PROVIDED TEXT ->
- Opening Delimiter -

João Paiva

Personal information
- Full name: João Pedro de Lemos Paiva
- Date of birth: 8 February 1983 (age 42)
- Place of birth: Lisbon, Portugal
- Height: 1.73 m (5 ft 8 in)
- Position(s): Striker

Youth career
- 1993–1995: Olivais Moscavide
- 1995–2001: Sporting CP

Senior career*
- Years: Team / Apps / (Gls)
- 2001–2003: Sporting B / 50 / (20)
- 2003–2004: Marítimo B / 28 / (6)
- 2004–2005: Espinho / 9 / (1)
- 2005–2007: Apollon Limassol / 54 / (16)
- 2008: AEK Larnaca / 12 / (2)
- 2008–2011: Luzern / 72 / (23)
- 2011–2013: Grasshoppers / 25 / (3)
- 2013–2014: Wohlen / 34 / (16)
- 2014–2016: Winterthur / 63 / (20)
- 2016: United Zürich / 10 / (2)
- 2017–2018: Dietikon / 7 / (4)

International career
- 2001–2002: Portugal U19 / 10 / (0)
- 2003–2004: Portugal U20 / 9 / (4)

Managerial career
- 2018–2021: FC Dietikon
- 2021: Bellinzona

Medal record
Men's football
Representing Portugal
UEFA European Under-17 Championship
| Winner | 2000 Israel |  |

= João Paiva =

Portuguese footballer

João Pedro de Lemos Paiva (born 8 February 1983) is a Portuguese football coach and a former striker.

He spent the vast majority of his professional career in Switzerland.

- Closing Delimiter -

Extracted data entries
- Opening Delimiter -

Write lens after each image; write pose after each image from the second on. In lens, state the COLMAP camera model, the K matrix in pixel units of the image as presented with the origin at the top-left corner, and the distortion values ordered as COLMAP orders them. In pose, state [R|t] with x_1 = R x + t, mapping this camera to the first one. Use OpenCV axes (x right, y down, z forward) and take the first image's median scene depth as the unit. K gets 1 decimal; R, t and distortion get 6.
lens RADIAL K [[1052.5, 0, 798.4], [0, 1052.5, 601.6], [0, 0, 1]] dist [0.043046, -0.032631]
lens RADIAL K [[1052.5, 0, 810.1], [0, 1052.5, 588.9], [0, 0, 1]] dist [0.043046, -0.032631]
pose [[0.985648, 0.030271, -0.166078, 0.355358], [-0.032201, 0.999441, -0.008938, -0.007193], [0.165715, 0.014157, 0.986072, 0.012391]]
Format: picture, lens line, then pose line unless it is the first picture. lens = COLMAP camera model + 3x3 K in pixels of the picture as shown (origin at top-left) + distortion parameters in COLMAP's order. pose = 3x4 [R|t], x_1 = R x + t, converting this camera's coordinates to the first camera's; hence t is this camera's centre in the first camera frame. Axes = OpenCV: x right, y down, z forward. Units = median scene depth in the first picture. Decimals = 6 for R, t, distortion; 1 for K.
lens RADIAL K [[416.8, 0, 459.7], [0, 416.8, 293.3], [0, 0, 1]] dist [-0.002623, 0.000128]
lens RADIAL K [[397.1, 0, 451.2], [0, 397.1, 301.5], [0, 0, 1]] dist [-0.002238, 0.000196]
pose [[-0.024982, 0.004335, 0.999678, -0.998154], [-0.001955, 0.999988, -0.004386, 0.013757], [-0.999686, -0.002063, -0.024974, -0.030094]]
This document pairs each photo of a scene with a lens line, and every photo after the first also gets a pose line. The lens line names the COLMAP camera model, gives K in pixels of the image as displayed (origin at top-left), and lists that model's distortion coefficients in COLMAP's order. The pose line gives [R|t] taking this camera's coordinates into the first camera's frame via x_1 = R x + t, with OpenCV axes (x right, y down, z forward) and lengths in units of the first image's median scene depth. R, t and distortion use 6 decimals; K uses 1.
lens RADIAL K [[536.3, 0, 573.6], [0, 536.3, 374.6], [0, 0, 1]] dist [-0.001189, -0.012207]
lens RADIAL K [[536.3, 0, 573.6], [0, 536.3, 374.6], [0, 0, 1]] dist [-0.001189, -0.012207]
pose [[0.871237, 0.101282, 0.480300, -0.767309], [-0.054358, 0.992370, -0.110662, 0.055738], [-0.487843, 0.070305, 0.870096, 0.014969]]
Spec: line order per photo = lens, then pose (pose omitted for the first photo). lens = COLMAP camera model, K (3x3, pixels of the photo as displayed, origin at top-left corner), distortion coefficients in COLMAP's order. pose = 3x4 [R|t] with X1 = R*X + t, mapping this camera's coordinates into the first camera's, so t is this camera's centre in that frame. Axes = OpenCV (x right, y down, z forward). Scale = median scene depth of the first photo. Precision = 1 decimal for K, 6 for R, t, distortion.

- Closing Delimiter -

Resume the João Paiva article after its final sentence, carrying it on in the same style.

==Club career==
Born in Lisbon, Paiva played almost exclusively lower league football in his country: having been under contract with both Sporting Clube de Portugal and Marítimo, he only appeared for both clubs' reserve sides. In the 2004–05 season he competed with Espinho in the second division, but featured in less than one third of the league games and his team was also relegated after ranking 18th and last.

Paiva then spent three years in Cyprus, with Apollon Limassol and AEK Larnaca (half a season with the latter). For 2008–09 he joined Luzern in Switzerland, scoring eleven goals in 23 matches in his first year as the side finished ninth in the Super League, only barely avoiding relegation.

In January 2011, Paiva agreed to a contract with another club in the country, Grasshoppers, effective as of July.

==Coaching career==
Paiva was hired as the manager of Swiss club Bellinzona in July 2021. He left Bellinzona on 23 August 2021 by mutual consent due to "diverging technical views", with Bellinzona winning 2 out of 3 games under his management.